Örneğin, medya ve siyaset,
Kıbrıs’taki olayları ‘Rum tarafı Doğu Akdeniz’de
petrol arama çalışmalarına başladı’ cümlesiyle aktarıyor...
Ankara ve resmi görüş uzantılarının ‘Rum kesimi’ dediği yer, tüm dünyanın Kıbrıs Adası’nın resmi yönetimi olarak kabul ettiği AB üyesi ‘Kıbrıs Cumhuriyet’i’...
KKTC’yi de Türkiye’den başka tanıyan yok, zaten
Birleşmiş Milletler
Güvenlik Konseyi kararları da tanınmasını engellemekte...

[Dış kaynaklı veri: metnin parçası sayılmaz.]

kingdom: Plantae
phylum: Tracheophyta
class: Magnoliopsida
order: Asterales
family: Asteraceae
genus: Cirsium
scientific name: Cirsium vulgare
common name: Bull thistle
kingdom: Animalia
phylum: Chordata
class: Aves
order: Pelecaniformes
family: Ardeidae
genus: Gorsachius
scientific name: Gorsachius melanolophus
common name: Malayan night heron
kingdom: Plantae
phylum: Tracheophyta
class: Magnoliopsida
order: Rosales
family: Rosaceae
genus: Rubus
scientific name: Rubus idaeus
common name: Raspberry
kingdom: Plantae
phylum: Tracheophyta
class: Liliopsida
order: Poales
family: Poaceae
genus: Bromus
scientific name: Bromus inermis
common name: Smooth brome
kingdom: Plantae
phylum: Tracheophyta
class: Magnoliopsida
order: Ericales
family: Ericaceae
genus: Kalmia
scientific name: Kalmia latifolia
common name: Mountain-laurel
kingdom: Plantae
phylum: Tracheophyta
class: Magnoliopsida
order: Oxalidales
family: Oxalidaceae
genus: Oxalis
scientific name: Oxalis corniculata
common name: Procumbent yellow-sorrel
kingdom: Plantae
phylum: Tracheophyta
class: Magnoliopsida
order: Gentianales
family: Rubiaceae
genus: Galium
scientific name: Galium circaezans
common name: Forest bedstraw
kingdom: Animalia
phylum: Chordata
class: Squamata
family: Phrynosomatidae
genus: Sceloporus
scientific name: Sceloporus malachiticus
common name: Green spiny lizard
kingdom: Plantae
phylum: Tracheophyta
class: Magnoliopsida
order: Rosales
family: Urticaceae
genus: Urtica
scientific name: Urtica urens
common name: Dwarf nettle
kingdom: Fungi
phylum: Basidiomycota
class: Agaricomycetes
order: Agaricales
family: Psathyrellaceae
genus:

Tüm dünyadaki bir hukuksal gerçeği, iç kamuoyuna
propaganda yapmak için çarpıtmak, doğru
analiz yapmayı zorlaştırır.
Üstelik denizleri ortak ticari çıkar alanı haline getirmek, egemenlik alanı çatışmalarına girmekten daha yararlı sonuçlar da verebilir.
***
Ne yapılabilir?
Galiba ilk yapılacak şey, Türkiye’nin gücünü artıran küreselleşmeye uygun bir
dış politika üzerinde kafa patlatmak...
Askerileşmeyi değil,
refah devleti olma seçeneklerini geliştirmek...
Ekonomideki anlayışı, dış politikaya da yansıtmak.
***
Ankara’da sağduyu harekete geçmez ise korkarım Türkiye iç ve dış politikasındaki ulus-devlet reflekslerinden dolayı, üstelik de bunca olumlu gelişmeye rağmen süratle askerileşmeye doğru kayacak...
Hâlbuki dünya krizinin içinde parlayan başarılı ekonomisiyle hayranlık toplayan Türkiye’nin bir huzur ve barış ülkesi olması çok mümkün.
O eski askeri anlayışı bırakıp, silahı değil ekonomiyi çekim merkezimize yerleştirmek, bütün bölgeyi çevremize toplar.
Ölmeden ve öldürmeden lider olunabileceğini de yeryüzüne gösteririz böylece.